Exercise prompt >> Go through the records line by line and work out how many lines hold the word "Goods". Answer with the number only.

::::::::

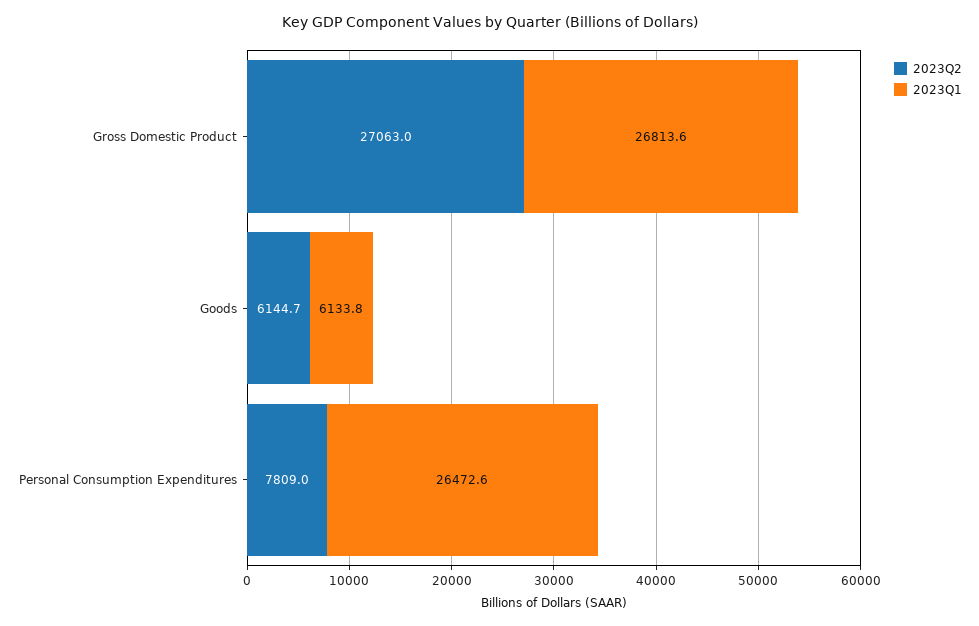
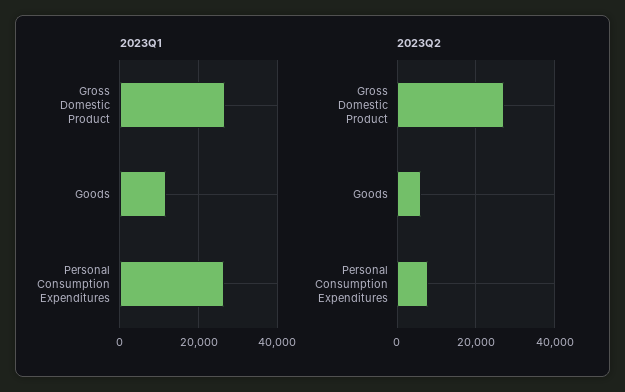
  {
    "2023Q2": {
      "Gross Domestic Product": 27063,
      "Goods": 6144.7,
      "Personal Consumption Expenditures": 7809
    },
    "2023Q1": {
      "Gross Domestic Product": 26813.6,
-     "Goods": 6133.8,
+     "Goods": 12000,
      "Personal Consumption Expenditures": 26472.6
    }
  }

::::::::

Result of this task >> 3